Em uma decisão que já movimenta debates em todo o país, o presidente Luiz Inácio Lula da Silva sancionou a lei que proíbe o uso da linguagem neutra em documentos, comunicações e materiais oficiais de todos os níveis da administração pública — União, estados e municípios. A medida determina que órgãos públicos passem a seguir exclusivamente a norma culta da língua portuguesa, conforme o Vocabulário Ortográfico da Língua Portuguesa (VOLP) e regras já estabelecidas por instituições oficiais.

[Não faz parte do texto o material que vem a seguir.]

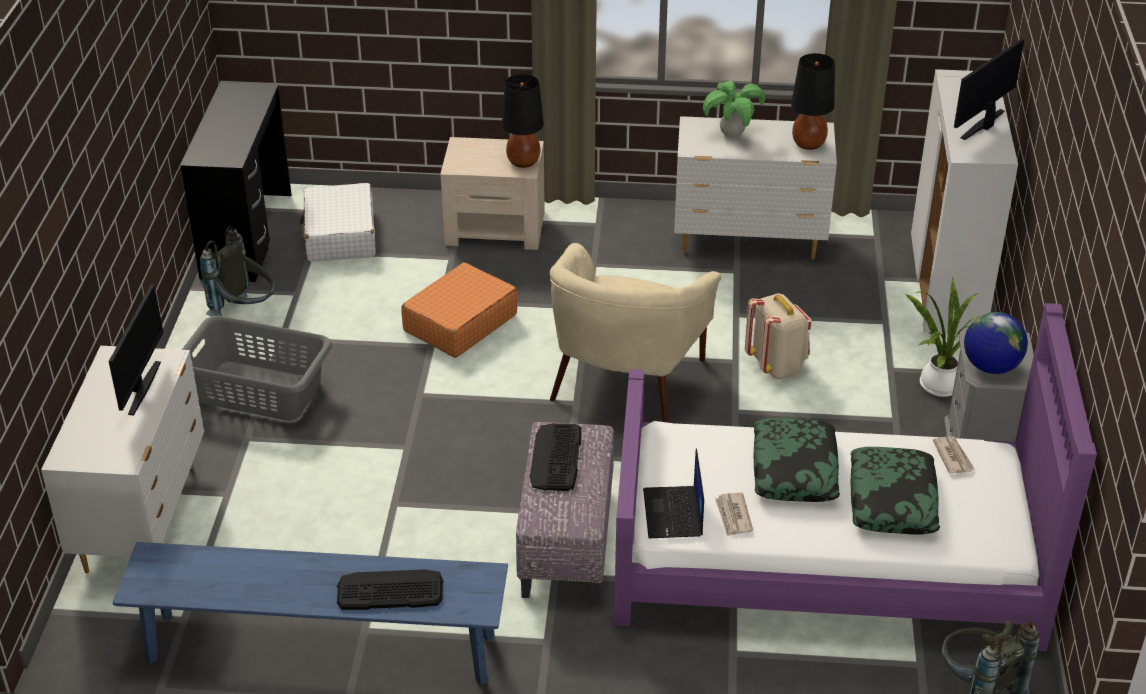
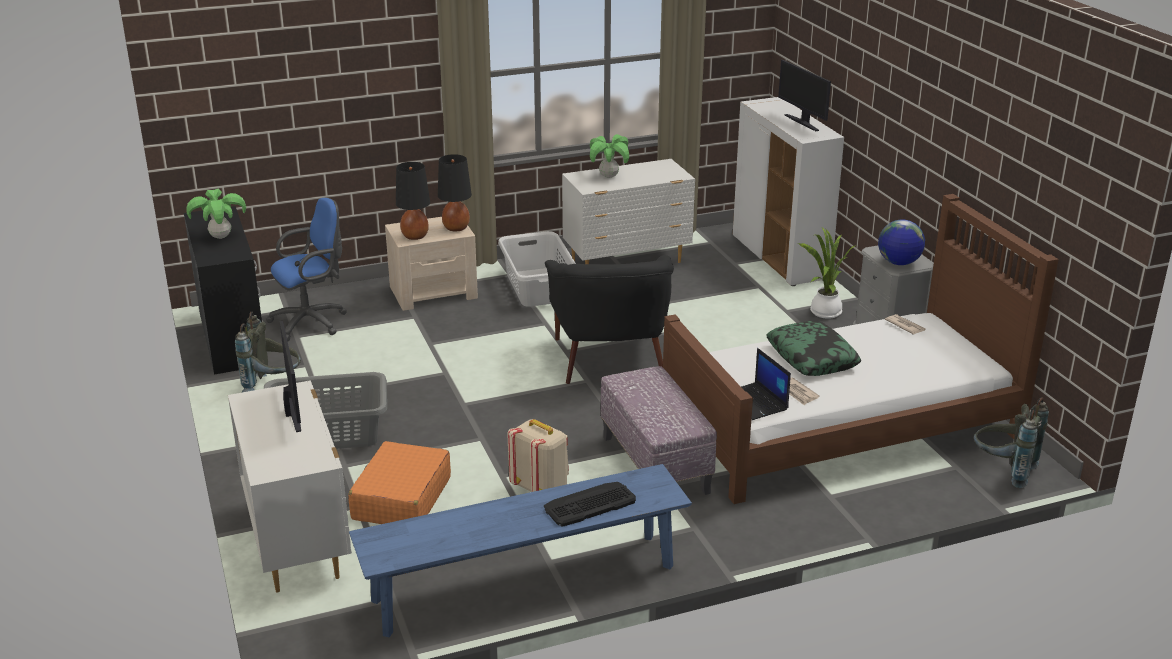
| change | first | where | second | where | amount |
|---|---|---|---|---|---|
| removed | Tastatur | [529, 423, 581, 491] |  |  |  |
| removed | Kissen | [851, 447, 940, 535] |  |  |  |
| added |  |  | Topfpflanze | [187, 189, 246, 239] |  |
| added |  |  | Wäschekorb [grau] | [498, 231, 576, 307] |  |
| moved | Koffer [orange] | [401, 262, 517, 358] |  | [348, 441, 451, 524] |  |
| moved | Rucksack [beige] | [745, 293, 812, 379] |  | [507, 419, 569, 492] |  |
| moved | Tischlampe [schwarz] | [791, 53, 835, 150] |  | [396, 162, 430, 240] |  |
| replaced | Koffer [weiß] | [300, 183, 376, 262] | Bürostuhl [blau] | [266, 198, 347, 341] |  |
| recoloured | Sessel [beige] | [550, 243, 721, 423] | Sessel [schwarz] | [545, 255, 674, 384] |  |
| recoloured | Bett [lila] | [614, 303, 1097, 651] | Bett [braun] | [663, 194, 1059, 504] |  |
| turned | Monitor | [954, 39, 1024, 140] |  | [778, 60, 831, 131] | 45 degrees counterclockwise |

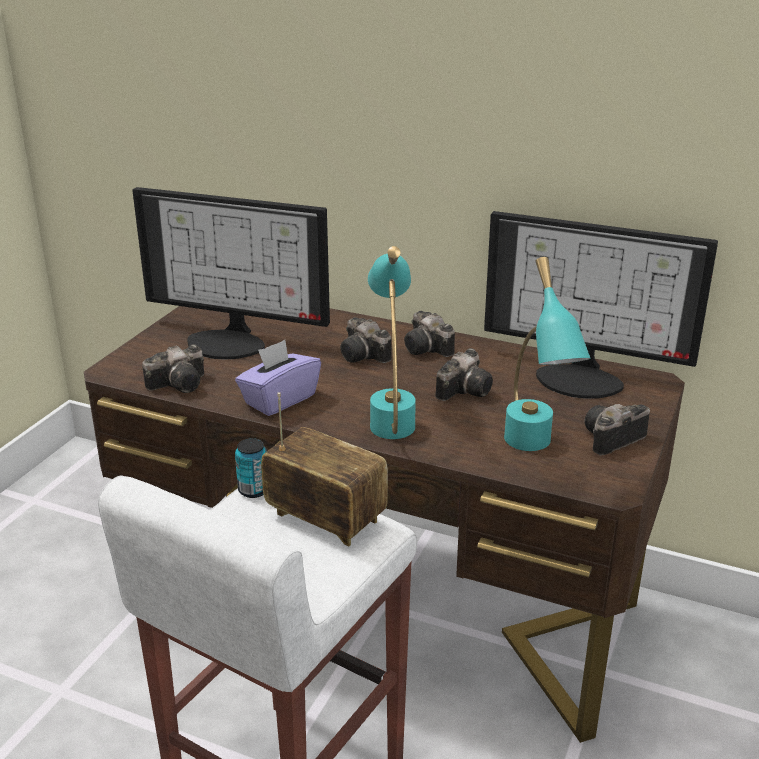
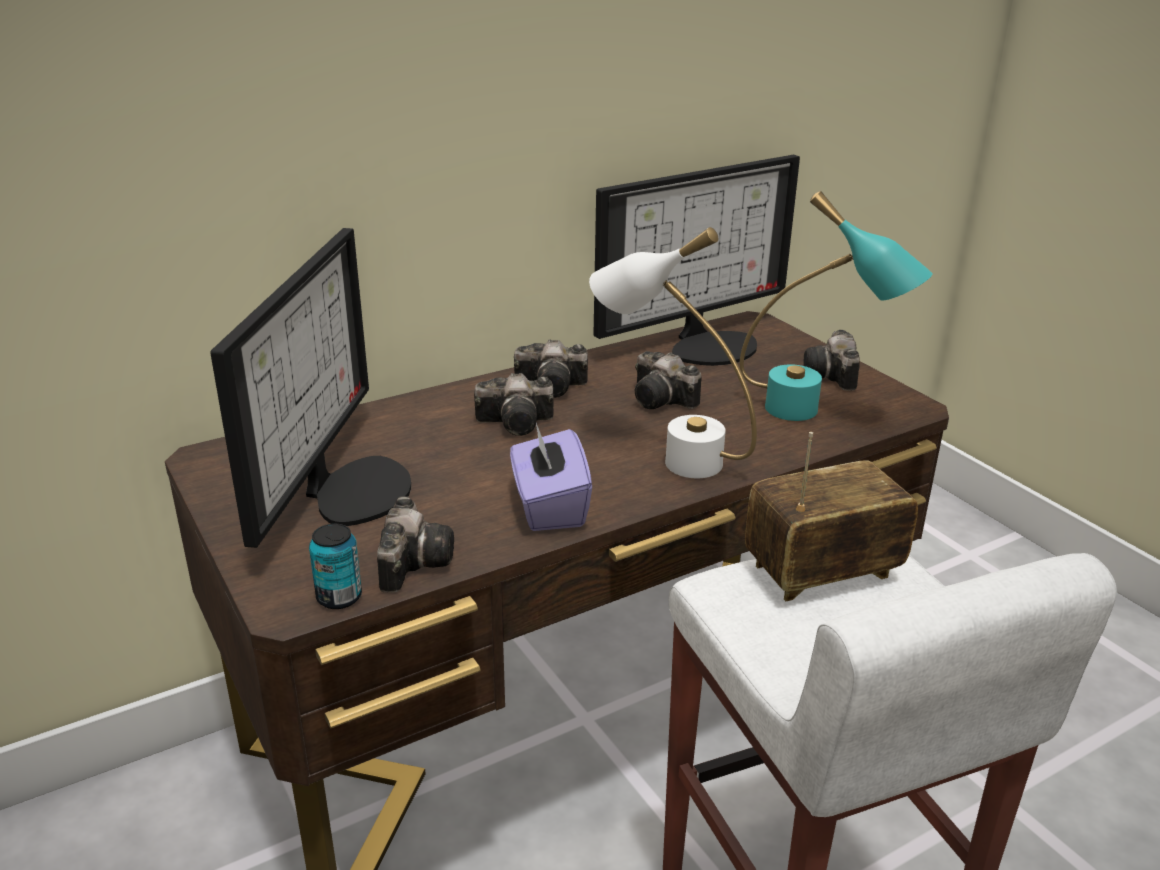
| change | first | where | second | where | amount |
|---|---|---|---|---|---|
| moved | Dose | [235, 438, 267, 498] |  | [309, 524, 362, 609] |  |
| recoloured | Tischlampe [türkis] | [368, 246, 416, 439] | Tischlampe [weiß] | [589, 227, 757, 478] |  |
| turned | Monitor | [132, 187, 330, 359] |  | [211, 228, 411, 548] | 45 degrees counterclockwise |
| turned | Kamera | [435, 348, 493, 401] |  | [635, 351, 702, 409] | 150 degrees clockwise |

A proibição, bastante específica, veta o uso de termos como “todes”, “amigues”, “todxs” e outras formas associadas à linguagem de gênero neutro. A nova regra está incluída na Lei nº 15.263, que institui a Política Nacional de Linguagem Simples, uma iniciativa mais ampla voltada à padronização e simplificação da comunicação pública brasileira.

O objetivo declarado da legislação é tornar a linguagem utilizada pelos órgãos públicos mais clara, direta e acessível a todos os cidadãos, reduzindo ambiguidades e facilitando o entendimento de documentos, portarias, comunicados e serviços. A lei estabelece diretrizes para o uso de frases curtas, vocabulário simples e estruturas que privilegiam a compreensão imediata. No entanto, dentro desse pacote, o trecho que ganhou maior repercussão nacional foi justamente o que proíbe o uso da linguagem neutra, tema já alvo de intensos debates culturais, educacionais e políticos.

Lula vetou apenas um ponto do texto: um artigo que previa a obrigatoriedade de cada órgão público designar um servidor para coordenar internamente a implementação da “linguagem simples”. O restante foi integralmente aprovado.

A sanção ocorre em meio a um contexto de disputas judiciais e políticas: diversas leis municipais que proibiam linguagem neutra em escolas foram derrubadas pelo STF, sob o argumento de que apenas a União pode legislar sobre normas gerais de língua em órgãos públicos. Agora, com a nova lei federal, o assunto ganha contornos nacionais e deve influenciar políticas públicas por todo o Brasil.

A norma passa a valer imediatamente após publicação.